Indoor scene change data:
..........
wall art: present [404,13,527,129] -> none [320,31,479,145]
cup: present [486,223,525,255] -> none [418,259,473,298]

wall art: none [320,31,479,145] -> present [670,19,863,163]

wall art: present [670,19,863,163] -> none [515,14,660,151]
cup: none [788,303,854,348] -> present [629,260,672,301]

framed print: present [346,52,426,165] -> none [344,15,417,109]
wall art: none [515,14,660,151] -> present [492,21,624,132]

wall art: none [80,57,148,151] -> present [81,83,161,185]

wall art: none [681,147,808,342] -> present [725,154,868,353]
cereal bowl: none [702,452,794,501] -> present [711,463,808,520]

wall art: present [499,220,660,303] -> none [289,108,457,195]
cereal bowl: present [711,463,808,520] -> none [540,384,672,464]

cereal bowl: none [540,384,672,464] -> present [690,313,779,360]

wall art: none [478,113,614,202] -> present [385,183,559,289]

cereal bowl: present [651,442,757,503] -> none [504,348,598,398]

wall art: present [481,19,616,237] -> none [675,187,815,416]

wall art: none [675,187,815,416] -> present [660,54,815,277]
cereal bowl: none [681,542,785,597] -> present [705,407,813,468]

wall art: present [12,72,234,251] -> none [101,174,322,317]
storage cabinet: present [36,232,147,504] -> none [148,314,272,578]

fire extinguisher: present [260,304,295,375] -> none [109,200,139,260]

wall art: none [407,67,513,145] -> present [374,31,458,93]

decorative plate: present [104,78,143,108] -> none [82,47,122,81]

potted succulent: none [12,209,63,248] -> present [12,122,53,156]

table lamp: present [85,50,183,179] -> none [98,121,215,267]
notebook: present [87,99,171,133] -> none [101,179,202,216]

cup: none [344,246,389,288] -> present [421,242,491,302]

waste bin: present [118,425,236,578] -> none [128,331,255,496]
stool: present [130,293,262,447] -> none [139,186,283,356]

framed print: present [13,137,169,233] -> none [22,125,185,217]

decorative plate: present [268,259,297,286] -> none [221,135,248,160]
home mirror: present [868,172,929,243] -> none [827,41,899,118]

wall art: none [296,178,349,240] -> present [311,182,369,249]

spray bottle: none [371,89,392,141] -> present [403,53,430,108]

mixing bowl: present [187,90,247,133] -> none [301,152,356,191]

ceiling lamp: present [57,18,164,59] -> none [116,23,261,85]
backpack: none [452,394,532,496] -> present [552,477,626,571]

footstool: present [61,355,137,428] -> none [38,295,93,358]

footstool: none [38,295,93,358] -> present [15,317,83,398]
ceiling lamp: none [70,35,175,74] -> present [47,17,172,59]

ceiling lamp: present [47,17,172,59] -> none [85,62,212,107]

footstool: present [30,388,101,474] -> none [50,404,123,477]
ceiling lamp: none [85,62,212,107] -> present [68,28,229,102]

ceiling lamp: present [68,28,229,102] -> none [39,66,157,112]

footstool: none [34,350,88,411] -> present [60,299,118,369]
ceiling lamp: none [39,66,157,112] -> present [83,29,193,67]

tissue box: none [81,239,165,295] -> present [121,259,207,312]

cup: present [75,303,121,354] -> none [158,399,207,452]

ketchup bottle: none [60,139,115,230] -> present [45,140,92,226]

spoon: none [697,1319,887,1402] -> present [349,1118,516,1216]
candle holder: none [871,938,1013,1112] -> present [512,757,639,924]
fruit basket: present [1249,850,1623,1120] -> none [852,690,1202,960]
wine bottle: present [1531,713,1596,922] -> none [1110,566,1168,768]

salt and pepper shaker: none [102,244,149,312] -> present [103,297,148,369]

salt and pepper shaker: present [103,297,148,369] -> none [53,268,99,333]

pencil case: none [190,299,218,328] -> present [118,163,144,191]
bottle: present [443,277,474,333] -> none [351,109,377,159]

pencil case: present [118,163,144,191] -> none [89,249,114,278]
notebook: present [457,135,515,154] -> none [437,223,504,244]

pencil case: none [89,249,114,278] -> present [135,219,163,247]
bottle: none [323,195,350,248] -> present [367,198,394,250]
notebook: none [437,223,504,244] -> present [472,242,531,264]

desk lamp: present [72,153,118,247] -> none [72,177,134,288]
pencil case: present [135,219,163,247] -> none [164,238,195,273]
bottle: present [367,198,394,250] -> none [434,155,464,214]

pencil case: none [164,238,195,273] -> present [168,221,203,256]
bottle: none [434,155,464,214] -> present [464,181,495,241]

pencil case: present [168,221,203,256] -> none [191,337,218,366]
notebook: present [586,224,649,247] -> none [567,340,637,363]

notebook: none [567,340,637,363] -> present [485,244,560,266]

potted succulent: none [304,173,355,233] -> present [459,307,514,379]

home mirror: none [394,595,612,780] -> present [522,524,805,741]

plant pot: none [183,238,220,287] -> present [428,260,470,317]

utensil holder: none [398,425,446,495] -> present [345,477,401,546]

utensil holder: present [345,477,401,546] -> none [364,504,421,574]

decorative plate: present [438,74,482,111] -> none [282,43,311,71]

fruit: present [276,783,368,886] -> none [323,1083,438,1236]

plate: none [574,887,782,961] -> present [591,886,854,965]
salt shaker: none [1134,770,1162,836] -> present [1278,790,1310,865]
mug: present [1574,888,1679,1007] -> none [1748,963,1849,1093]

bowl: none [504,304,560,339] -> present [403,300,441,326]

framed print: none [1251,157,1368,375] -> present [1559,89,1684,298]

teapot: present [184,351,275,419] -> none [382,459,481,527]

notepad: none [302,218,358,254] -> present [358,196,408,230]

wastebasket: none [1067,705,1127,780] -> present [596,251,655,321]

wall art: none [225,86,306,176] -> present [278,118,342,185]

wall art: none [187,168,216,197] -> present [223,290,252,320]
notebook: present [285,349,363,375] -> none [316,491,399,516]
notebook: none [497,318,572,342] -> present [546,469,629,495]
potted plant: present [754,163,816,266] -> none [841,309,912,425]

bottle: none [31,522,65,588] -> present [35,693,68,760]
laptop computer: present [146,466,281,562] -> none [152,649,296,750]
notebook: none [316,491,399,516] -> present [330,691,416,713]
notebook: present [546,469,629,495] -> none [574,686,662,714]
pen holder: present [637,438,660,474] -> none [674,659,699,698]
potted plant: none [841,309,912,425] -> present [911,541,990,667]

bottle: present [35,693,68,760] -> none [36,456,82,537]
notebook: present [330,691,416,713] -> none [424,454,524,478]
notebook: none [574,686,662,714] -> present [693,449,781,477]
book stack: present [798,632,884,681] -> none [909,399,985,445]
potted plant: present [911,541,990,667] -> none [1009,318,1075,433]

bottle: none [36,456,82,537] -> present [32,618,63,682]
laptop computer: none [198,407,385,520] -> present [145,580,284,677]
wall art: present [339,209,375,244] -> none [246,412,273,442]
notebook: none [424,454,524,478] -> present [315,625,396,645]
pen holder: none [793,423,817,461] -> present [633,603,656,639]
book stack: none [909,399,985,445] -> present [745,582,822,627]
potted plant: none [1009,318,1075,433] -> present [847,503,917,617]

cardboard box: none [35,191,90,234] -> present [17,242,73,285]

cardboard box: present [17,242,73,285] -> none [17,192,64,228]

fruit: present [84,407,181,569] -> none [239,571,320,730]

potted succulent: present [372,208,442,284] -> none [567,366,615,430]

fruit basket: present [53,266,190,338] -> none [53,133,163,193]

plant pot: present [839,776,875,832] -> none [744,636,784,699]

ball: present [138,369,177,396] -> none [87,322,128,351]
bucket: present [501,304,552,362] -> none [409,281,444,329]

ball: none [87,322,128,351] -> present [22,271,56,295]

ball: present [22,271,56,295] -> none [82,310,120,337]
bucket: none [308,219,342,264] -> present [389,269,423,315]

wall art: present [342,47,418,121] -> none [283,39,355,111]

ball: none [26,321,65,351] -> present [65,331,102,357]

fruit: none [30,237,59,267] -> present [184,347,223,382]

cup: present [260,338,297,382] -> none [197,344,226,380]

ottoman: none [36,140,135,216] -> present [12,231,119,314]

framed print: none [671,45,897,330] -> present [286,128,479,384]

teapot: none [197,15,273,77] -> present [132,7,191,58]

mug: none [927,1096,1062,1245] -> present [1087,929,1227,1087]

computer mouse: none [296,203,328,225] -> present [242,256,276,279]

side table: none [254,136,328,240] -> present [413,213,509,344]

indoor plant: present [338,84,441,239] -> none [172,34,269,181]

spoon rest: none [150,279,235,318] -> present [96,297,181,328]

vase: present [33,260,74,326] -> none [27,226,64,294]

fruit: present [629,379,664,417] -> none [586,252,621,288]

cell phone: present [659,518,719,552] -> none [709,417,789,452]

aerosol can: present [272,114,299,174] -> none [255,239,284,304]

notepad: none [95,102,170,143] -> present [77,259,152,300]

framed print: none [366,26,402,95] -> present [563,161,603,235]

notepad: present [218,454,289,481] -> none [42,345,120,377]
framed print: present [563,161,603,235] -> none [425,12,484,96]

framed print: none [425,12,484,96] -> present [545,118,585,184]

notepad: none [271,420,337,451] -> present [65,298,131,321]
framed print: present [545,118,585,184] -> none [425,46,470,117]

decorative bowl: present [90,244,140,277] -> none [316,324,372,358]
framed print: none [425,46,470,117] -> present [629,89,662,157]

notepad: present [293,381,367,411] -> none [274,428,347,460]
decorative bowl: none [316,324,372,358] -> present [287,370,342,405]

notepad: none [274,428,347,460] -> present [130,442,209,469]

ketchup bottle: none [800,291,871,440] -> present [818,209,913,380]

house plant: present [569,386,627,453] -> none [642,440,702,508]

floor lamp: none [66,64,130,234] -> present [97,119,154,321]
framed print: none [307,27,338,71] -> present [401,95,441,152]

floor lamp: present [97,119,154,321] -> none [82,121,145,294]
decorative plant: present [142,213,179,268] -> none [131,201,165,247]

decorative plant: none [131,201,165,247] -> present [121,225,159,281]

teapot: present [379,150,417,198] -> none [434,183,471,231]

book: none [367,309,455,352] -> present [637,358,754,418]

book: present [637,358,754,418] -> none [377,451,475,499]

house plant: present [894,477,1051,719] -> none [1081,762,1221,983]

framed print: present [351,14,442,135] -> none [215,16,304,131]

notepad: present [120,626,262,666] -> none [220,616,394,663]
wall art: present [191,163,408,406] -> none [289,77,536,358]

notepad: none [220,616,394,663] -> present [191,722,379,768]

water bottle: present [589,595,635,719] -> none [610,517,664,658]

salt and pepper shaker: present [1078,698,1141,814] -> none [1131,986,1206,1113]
..........
Problem to work on:
Among the lines above, return each one holding the string "ball".

Result:
ball: present [138,369,177,396] -> none [87,322,128,351]
ball: none [87,322,128,351] -> present [22,271,56,295]
ball: present [22,271,56,295] -> none [82,310,120,337]
ball: none [26,321,65,351] -> present [65,331,102,357]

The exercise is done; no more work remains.